14 July 2015
Saral Kochar and Josie Tam launched Techpacker in 2014 at Hong Kong’s Cyberport to help designers work more efficiently with manufacturers. The idea for the web application stems from Mr Kochar’s fashion industry background, including working for US brand American Eagle as a Production Development Manager. Mr Kohar said Techpacker’s goal is to create an open-source platform for the fashion industry. The web application saw strong response from buyers and manufacturers on its debut at last week’s HKTDC Hong Kong Fashion Week for Spring/Summer.
What is Techpacker?
Techpacker is an online platform for designers and factories to work together. With our online web application, fashion designers can manage their techpacks – which include all the specifications of a design – in a visual way. From sketch to measurement, all the information is stored in one place to pass on to the factory, which would often come back with questions for clarification.
The idea came from an actual problem we were facing: the time-consuming communication process between designers and factories. I had experience working with brands that wanted to make T-shirts out of China. But there are many things that can go into a T-Shirt. When you take that specification to a factory, they can still come out with wrong samples. Going back and forth could waste a lot of time, not to mention money.
How does Techpacker streamline the whole process?
It standardises the communication. We’ve built this collaboration with factories, which will know what’s exactly coming in. By standardising these types of information, communication is easier and ensures your first sample is accurate. With brands running six to seven seasons a year, this helps facilitate turnover.
Who are your clients?
We have 500 brands from around the world using Techpacker to work with their factories, including New York-based outlets Twelve North and Glass NYC.

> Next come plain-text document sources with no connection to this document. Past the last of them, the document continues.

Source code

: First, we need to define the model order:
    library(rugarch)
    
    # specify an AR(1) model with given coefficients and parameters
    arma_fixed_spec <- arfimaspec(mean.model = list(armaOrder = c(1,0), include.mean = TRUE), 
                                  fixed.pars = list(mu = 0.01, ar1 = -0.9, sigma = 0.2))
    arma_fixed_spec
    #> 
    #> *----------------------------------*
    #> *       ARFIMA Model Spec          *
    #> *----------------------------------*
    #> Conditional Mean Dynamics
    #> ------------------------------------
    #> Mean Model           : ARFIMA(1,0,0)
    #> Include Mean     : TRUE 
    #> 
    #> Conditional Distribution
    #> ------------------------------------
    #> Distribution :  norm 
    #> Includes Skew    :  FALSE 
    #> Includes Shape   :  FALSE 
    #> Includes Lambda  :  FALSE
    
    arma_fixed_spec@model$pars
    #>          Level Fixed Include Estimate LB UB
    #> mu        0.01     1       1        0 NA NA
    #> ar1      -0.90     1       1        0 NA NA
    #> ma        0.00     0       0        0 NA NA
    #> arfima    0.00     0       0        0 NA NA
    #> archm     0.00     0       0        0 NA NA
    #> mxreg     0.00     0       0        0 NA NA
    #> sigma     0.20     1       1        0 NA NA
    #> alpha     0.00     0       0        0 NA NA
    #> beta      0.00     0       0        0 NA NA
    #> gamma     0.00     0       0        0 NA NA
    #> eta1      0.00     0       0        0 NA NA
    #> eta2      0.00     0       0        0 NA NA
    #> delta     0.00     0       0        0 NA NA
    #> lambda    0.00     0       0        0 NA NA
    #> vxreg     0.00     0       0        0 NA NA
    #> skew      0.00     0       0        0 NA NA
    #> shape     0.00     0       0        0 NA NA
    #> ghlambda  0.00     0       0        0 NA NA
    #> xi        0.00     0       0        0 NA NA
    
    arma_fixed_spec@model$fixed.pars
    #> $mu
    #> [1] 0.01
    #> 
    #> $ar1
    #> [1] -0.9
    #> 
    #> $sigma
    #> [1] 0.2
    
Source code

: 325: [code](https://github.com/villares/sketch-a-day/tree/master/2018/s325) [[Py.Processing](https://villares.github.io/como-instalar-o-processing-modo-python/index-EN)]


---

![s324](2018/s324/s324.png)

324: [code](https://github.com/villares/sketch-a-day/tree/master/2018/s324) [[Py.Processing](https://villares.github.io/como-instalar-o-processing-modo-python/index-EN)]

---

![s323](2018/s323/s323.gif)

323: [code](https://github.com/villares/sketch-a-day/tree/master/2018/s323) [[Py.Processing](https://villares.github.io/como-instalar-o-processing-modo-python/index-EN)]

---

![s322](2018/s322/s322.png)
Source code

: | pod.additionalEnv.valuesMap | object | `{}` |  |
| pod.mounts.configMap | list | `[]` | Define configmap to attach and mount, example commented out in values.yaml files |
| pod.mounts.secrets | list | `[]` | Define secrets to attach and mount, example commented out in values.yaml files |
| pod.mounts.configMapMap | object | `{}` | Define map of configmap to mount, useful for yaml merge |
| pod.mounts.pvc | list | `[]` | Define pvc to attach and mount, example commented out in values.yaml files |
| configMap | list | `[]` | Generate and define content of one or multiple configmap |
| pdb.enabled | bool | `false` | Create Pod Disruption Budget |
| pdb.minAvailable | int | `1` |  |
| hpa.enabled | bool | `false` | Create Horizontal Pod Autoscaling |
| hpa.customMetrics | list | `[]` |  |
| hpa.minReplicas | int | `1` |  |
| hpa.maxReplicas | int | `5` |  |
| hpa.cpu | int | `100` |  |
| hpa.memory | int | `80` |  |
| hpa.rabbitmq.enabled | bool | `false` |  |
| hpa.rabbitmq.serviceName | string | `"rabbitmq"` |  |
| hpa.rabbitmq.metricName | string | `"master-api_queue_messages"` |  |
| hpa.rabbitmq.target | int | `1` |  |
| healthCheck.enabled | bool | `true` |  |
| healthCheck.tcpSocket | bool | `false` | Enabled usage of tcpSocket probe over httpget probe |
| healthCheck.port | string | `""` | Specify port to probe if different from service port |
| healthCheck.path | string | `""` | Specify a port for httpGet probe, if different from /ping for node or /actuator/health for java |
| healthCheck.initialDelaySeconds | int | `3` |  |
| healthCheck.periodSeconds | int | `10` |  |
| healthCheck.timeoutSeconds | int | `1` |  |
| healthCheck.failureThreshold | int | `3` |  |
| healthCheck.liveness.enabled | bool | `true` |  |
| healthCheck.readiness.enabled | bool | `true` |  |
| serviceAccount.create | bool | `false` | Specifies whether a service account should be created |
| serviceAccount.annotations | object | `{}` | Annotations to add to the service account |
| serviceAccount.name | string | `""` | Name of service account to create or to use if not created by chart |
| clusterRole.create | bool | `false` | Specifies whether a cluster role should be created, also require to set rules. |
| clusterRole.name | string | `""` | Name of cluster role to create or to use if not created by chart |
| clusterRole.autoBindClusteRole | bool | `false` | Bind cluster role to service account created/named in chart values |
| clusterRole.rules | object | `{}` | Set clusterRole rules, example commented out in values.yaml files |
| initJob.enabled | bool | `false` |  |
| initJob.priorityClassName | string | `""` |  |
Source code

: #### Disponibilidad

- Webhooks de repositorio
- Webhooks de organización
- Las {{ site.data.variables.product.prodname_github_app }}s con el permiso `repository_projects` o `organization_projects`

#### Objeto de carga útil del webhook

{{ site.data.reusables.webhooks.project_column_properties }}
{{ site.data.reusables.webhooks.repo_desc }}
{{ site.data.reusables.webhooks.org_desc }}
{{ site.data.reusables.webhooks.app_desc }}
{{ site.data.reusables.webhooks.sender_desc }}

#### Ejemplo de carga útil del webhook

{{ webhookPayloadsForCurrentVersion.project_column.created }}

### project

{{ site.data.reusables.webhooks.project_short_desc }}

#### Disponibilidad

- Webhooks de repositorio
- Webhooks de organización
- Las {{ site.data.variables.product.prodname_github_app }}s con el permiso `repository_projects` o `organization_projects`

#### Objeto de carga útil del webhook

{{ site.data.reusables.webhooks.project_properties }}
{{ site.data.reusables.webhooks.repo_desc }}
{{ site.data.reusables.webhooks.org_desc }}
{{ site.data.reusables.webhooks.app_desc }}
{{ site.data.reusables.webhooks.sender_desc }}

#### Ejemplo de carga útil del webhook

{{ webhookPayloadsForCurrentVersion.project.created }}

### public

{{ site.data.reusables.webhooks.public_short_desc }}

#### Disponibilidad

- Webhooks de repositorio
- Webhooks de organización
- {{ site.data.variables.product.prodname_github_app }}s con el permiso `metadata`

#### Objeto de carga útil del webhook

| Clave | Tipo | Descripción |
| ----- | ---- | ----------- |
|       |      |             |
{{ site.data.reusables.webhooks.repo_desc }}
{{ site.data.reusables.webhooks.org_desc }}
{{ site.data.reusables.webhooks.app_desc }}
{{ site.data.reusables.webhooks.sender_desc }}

After launching a basic version last year, we introduced a second version two months ago, and plan to launch the latest version in two weeks.
What types of contacts do you look for at Hong Kong Fashion Week?
Fashion Week is a very important platform for us. When we first launched, there were seven of us standing outside the fair distributing pamphlets because we didn’t have money to have a booth here. The response at Fashion Week has been brilliant. When we were outside, we only got five per cent of what we’ve achieved inside in just the first day. Exhibiting here has really helped us because having a direct conversation with buyers and brands is essential. Many people we meet are from reputable brands, including many Hong Kong companies. They are keen to reinvent themselves and find better ways to work. It’s an amazing tool to connect us to both parties.
How has your company benefited from being part of Hong Kong Cyberport’s incubation programme?
Cyberport has a fund from which about 100 technology firms apply every year. Successful applicants are offered up to HK$530,000 in grants and rent-free office space. We also get subsidies for marketing and promotional events. For example, our booth at Fashion Week was sponsored by them. We also get a 75 per cent reimbursement from certain expenses. We submitted our documents and business plans in June 2014, and by July, it was approved.
Is the industry keeping pace with the changes brought about by technology?
Companies that are doing fashion have to change their mindset, because they are not just competing against other brands or manufacturers; they are also competing with technology companies. People used to spend a lot of money on fashion, but now they are splashing out on phones, the Internet, and gadgets like iWatches.
While knowing your competitors, you should also start thinking like them, otherwise you cannot beat them. Only once we start working together and learning from each other will we flourish. This is the right time for us to change and innovate.